Parallels have been drawn in Amy Kaplan’s book, Our American Israel, between Mayflower Pilgrims and Jewish pioneers in the familiar landscape of the biblical Promised Land. How else could America conduct itself towards Israel’s settler-colonial machinations? It would be hypocritical of the US to deny European Jews a biblical claim to someone else’s land when their foundations were so similar. Both Israel and the United States share the noble myth of a land carved out with their bare hands, moving towards their manifest destiny. The similarities of a shared history of land acquisition, bloody foundations and fundamentalist religion are extraordinary. As Noam Chomsky said, “…the strongest support for Israel in the international arena comes from the United States, Canada and Australia…settler-colonial societies based on extermination or expulsion of indigenous populations in favour of a higher race…”.
Religious based claims to geographical locations have a lot to answer for. Not only because their claims are not necessarily believed by millions of other people, but because these claims inflict subjugation and dispossession on those who attempt to resist. The bible is not a political manifesto, it is a set of beliefs and creeds for the select few who choose to hold it up as a set of irrefutable laws that all must obey and respect – including those who are dispossessed and subjugated by such claims.

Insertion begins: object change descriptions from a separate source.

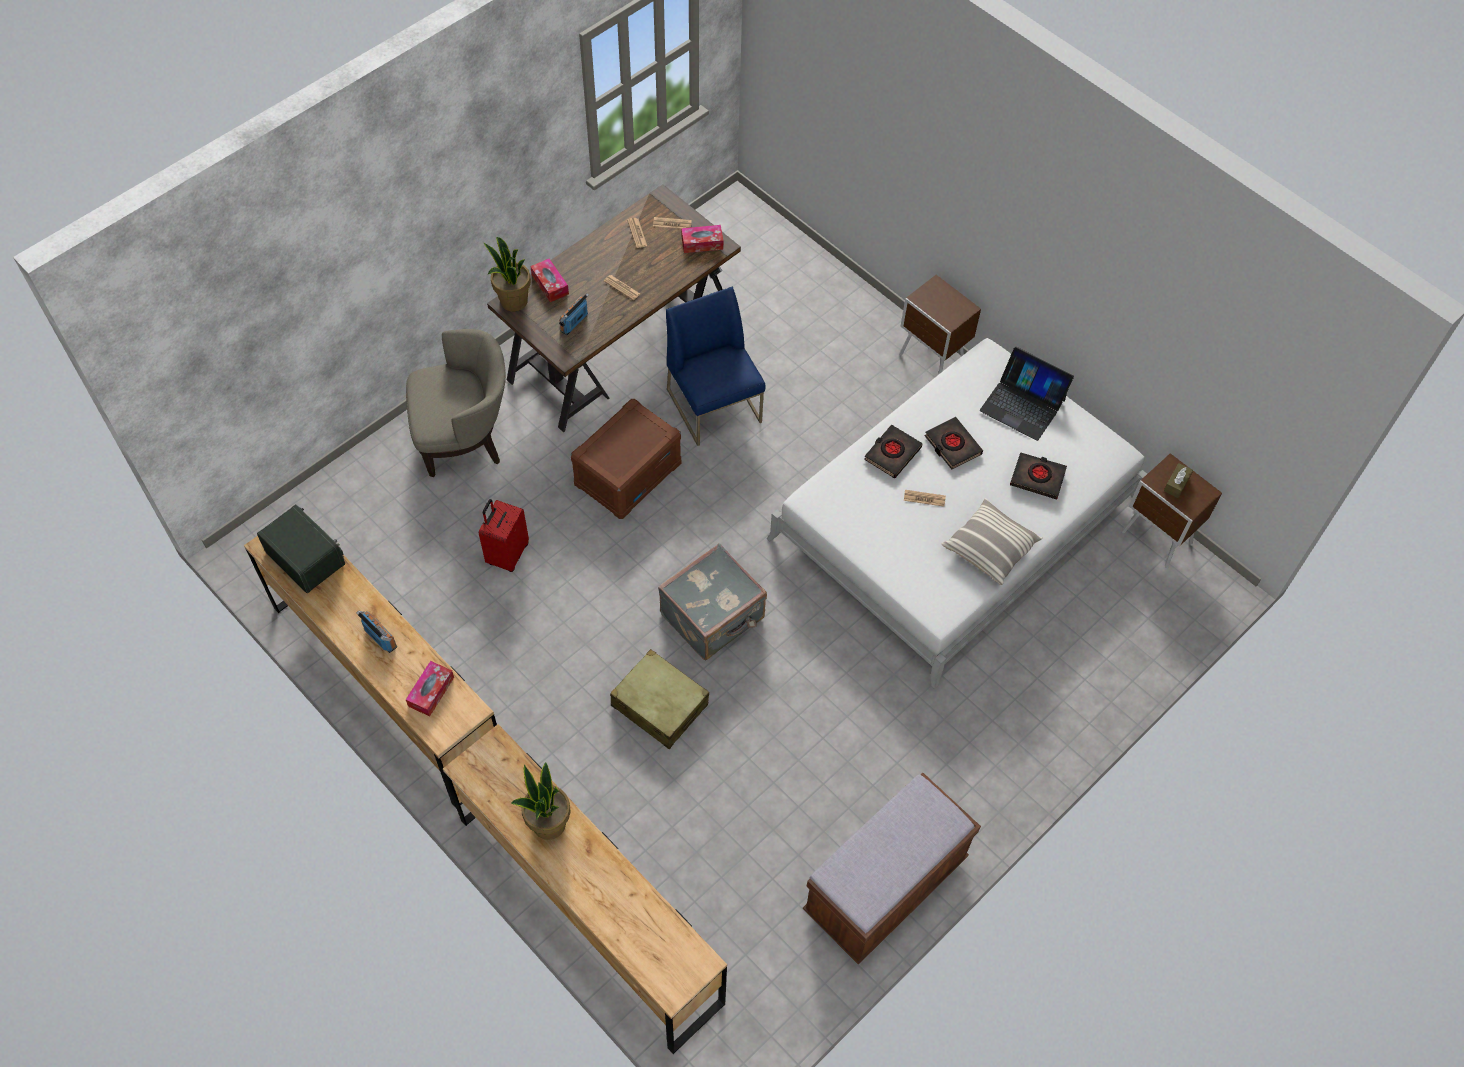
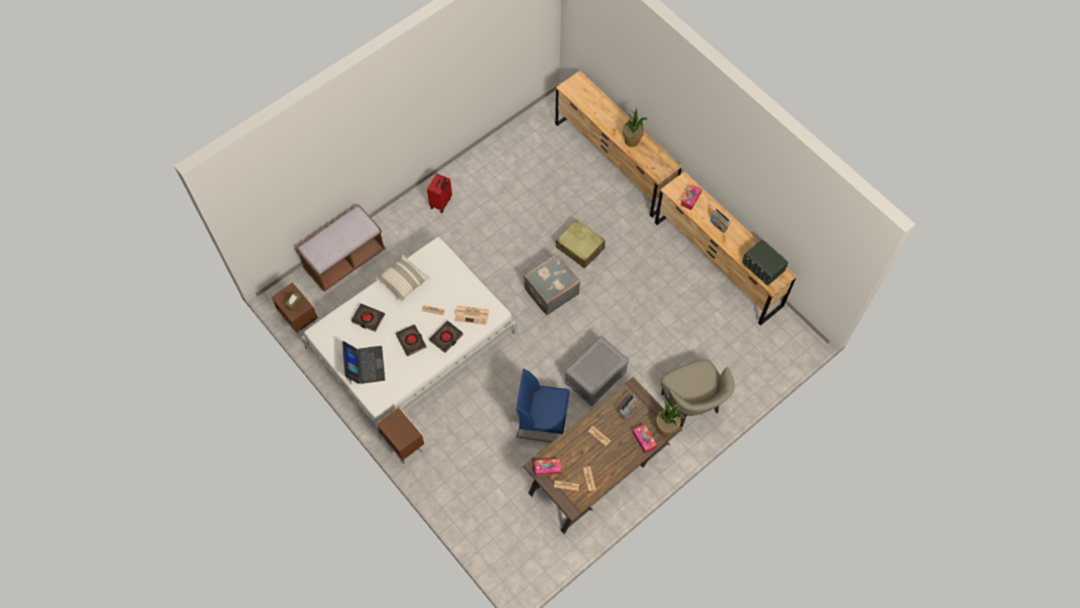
camera: 175 degrees left, 5 degrees up
(465, 439) = (691, 404): beige armchair -> beige armchair turned 105 degrees counterclockwise
(507, 554) = (662, 331): red suitcase -> red suitcase (441, 203)
(628, 473) = (595, 377): brown storage box -> grey storage box
(715, 406) = (542, 420): blue chair -> blue chair turned 120 degrees clockwise
(852, 494) = (472, 315): none -> newspaper
(885, 886) = (479, 164): brown bench -> brown bench (345, 260)
(1023, 405) = (365, 365): laptop -> laptop turned 45 degrees clockwise

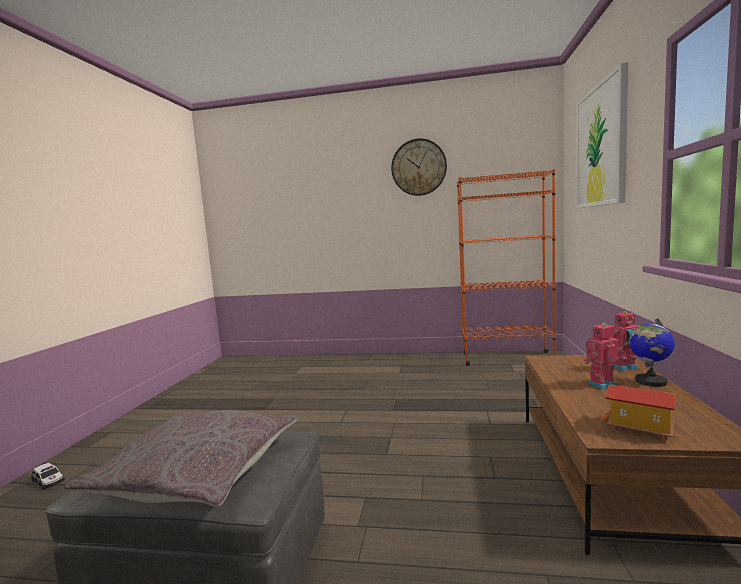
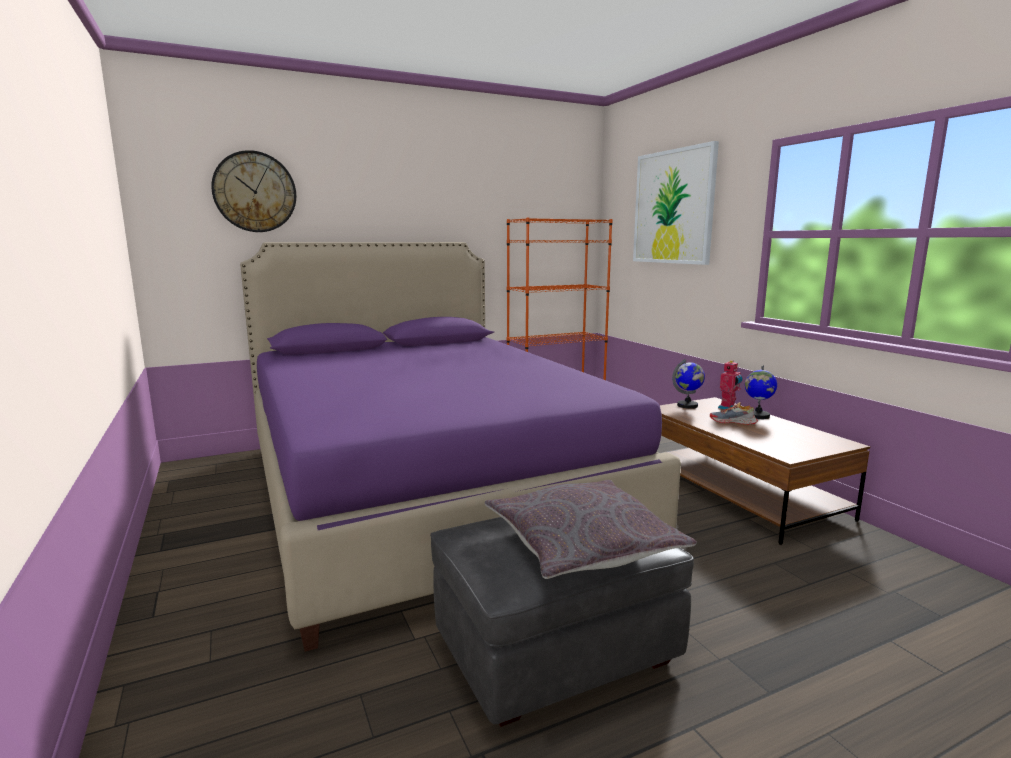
camera: 35 degrees left, 5 degrees up
(48, 481) = (174, 667): toy car -> none
(322, 402) = (425, 491): none -> purple bed
(418, 167) = (463, 196): wall clock -> wall clock (254, 192)
(576, 359) = (687, 405): none -> globe
(600, 384) = (733, 422): toy robot -> shoe
(639, 428) = (797, 447): toy house -> none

Presumably Native Americans and First Nations People were not going to be blessed by the white man’s God whom they had no prior knowledge of yet were able to live sustainably for centuries without so much as a rusty hoe to till their land. Palestinians were living a pleasing existence until their land was consumed before their very eyes. The troubling result of enforced Enclosure means that anyone coming onto your claimed land is a trespasser and therefore defending your ill-gotten gains becomes well within your rights. And to think Australia still ties one side of the apron strings to Britain which grew fat and rich on the colonisation and dispossession of the ‘other’ in India, Ghana, Zimbabwe, Jamaica, Australia et al.